Even so, his odyssey would leave a legacy. Almost immediately after his trial, Parliament pondered a change in England’s criminal law to make a repeat impossible. A committee created by Parliament addressed the matter in a May 1966 report, noting that “in view of the Goya case,” sacred objects in museums and churches appeared to be fair game for thieves. It noted that the Malicious Damages Act of 1861 authorized punishment for destruction of or damage to works of art, but only six months in prison. More problematic, such a law would not apply to a thief who returned a work undamaged (Bunton arguably could have been—but wasn’t—prosecuted under this law because of the missing frame), and in any event, the committee considered a six-month sentence “clearly inadequate” for a crime like Bunton’s.
In its own aforementioned 1967 report, the National Gallery weighed in, lamenting that Bunton’s trial “had the unfortunate result of informing the world that deeds like his could be performed in England with impunity” and insisting that “legislation is now urgently needed to redress this.”
When the Criminal Law Revision Committee met to draft what would become the Theft Act of 1968, it was undertaking a periodical revision of the criminal code that would have occurred even if Kempton Bunton had never hijacked The Duke of Wellington. Over the course of the life of any nation, a criminal code becomes rusty. Laws drafted a century before may be a poor fit for a changing society. Many such laws require repeal or amendment, and entirely new provisions become needed to address new ideas, technologies, and other unforeseen circumstances. Sometimes, though, the law must change not because of new dev
elopments but because a new case reveals the inadequacy or inanity of an old law.
In 1959 Parliament had created the committee to revise the criminal law. It was charged with making recommendations for a “simpler and more effective system of law . . . with reference to larceny and kindred offenses.” The committee worked for seven years, culminating in its May 1966 report presented to Parliament. The report reveals that Kempton Bunton’s trial in November 1965 had very much gotten the committee’s attention.
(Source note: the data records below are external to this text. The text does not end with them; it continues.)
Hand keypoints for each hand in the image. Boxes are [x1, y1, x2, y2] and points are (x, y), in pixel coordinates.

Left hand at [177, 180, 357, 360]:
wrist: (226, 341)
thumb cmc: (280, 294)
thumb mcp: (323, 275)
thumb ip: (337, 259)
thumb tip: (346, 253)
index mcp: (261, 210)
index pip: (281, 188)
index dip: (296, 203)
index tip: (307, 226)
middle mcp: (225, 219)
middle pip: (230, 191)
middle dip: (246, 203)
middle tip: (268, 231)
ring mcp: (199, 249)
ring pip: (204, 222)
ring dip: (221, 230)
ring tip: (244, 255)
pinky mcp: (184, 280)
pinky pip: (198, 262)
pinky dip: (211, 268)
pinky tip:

The obvious problem with the criminal code exposed by the case was the requirement that someone intend “permanently to deprive” his victim of the object taken. The implicit distinction between a legal “borrowing” (in which a borrower received no permission from an involuntary lender) and illegal theft made little sense. The committee acknowledged this problem, which it succinctly captured as follows in its final report: “There is certainly a case for making temporary deprivation punishable in circumstances in which it may involve dishonesty comparable with that involved in the theft and may cause serious loss or hardship. The taker gets the benefit of the property without payment, and the owner is correspondingly deprived.”
Surprisingly, however, the committee still felt the need to maintain the distinction between taking something with intent to return it whenever one chooses and taking with intent to keep forever. The former is in fact “essentially different from stealing,” and thus removing the requirement of intended permanent deprivation would mark “a considerable extension of the criminal law [not] called for by any existing social evil.” Accordingly, the committee report recommended maintaining the requirement of intent to deprive permanently as an element of theft.